In this example, we will extract information about music charts from tables on Wikipedia.
We will populate the Wikidata predicate "charted in" ([P2291](https://www.wikidata.org/wiki/Property:P2291)), which often occurs with the qualifiers "point in time" ([P585](https://www.wikidata.org/wiki/Property:P585)) and "ranking" ([P1352](https://www.wikidata.org/wiki/Property:P1352)).

In [1]:
from rdflib.plugins.stores.sparqlstore import SPARQLStore
st = SPARQLStore('http://query.wikidata.org/sparql')
r = st.query("""
SELECT DISTINCT ?entity ?article WHERE {
    # ?entity p:P726 ?p . ?p ps:P726 ?o . ?p pq:P1111 ?votes .
    ?entity wdt:P2291 ?chart .
    ?article schema:about ?entity .
    ?article schema:isPartOf <https://en.wikipedia.org/>.
}
""")
ent_abouturl = [tuple(b[v] for v in r.vars) for b in r.bindings]
ent_abouturl = sorted([
    (e, url.replace('https://en.wikipedia.org/wiki/', 'http://localhost:8989/wikipedia_en_all_nopic_2020-10/A/'))
    for e, url in ent_abouturl
])
len(ent_abouturl)



435

In [None]:
%%time
import takco
sample = 100
pages = takco.extract.WikiPages(ent_abouturl[:sample], encoding='utf8').load()
extracted = list(takco.extract.extract_tables(pages, link_pattern=r'[^\W](?!ttp:)'))
print(f"Got {len(list(extracted))} tables")
takco.preview(extracted, nrows=5, ntables=25)

In [None]:
steps = takco.config.build('step', load=['resources/graphs/wikidata.toml','resources/pipelines/TabEL.toml'])
unpivot_heuristics = steps[0]['unpivot_heuristics']

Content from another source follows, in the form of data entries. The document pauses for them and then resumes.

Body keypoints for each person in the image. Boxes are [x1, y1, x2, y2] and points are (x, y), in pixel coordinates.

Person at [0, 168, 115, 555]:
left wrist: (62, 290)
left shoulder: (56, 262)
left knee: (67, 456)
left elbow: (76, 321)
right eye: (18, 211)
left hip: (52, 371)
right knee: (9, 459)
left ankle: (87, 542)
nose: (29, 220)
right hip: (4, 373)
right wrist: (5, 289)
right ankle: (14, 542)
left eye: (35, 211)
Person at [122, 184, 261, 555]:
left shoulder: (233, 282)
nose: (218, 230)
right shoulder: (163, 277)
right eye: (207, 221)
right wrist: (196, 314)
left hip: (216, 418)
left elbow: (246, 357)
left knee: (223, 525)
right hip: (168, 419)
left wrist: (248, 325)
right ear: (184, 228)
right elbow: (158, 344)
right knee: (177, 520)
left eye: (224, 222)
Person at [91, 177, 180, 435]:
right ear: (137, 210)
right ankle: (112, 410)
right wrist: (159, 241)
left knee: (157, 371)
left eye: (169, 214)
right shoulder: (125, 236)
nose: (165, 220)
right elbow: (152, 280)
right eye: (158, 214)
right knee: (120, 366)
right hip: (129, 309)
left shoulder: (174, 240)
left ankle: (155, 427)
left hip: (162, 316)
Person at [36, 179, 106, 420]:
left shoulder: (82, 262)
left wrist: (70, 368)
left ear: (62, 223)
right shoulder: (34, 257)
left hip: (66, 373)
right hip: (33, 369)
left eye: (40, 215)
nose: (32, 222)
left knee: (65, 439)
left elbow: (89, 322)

reshaped = list(takco.TableSet.reshape(extracted, unpivot_heuristics=unpivot_heuristics))
print(f"Processed {len(list(reshaped))} tables")
takco.preview(reshaped, nrows=5, ntables=25)

In [None]:
clustered = list(takco.TableSet.cluster(reshaped, addcontext = ["pgTitle"], matchers=[]))
clustered = sorted(clustered, key=lambda table: -table.get('numDataRows', 0))

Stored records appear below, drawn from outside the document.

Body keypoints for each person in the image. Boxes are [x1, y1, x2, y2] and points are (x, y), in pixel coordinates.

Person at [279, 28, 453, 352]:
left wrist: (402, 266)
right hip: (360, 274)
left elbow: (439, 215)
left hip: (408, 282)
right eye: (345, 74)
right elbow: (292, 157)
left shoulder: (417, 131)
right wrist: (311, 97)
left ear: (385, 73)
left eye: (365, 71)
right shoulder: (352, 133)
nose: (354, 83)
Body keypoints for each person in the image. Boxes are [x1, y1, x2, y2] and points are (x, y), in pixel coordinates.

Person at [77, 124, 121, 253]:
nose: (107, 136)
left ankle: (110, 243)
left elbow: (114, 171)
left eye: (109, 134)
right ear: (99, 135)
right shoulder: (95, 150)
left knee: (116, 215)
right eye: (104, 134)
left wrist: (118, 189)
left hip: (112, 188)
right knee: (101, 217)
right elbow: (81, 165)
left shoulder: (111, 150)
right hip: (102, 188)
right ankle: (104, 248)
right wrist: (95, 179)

print(f"Processed {len(list(clustered))} tables")
takco.preview(clustered, nrows=5, ntables=25)

In [None]:
linked = list(takco.TableSet.link(
    clustered, 
    lookup_cells = False,
    lookup = takco.link.SQLiteLookup(
        sqlitedb= 'data/wdid_wpname.sqlitedb',
        baseuri = 'http://www.wikidata.org/entity/Q',
        extract = 'http://[^\.]+.wikipedia.org/wiki/([^?]+)',
        fallback = takco.link.MediaWikiAPI(),
    )
))

print(f"Processed {len(list(linked))} tables")
takco.preview(linked, nrows=5, ntables=25)

In [None]:
%%time
searcher = takco.link.RDFSearcher(
    typeProperties = ["http://www.wikidata.org/prop/direct/P31"],
    statementURIprefix = "http://www.wikidata.org/entity/statement/",
    store_classname = 'takco.link.Trident',
    store_kwargs = {'configuration': "/export/scratch1/home/kruit/20200713-prop-skos"}
)
    
typer = takco.link.EntityTyper(
    db = searcher, 
    type_prop = "http://www.wikidata.org/prop/direct/P31",
    cover_threshold = 0.2,
)
typed = list(takco.TableSet.coltypes(linked, typer=typer))
integrated = list(takco.TableSet.integrate(linked, pfd_threshold = 0.95, db=searcher))
print(f"Processed {len(list(integrated))} tables")

integrated = sorted(integrated, key=lambda table: -table.get('numDataRows', 0))
takco.preview(integrated, nrows=5, ntables=25)

In [None]:
triples = takco.TableSet.triples(integrated)
print(f"Extracted {sum(len(table.get('triples')) for table in triples)} triples")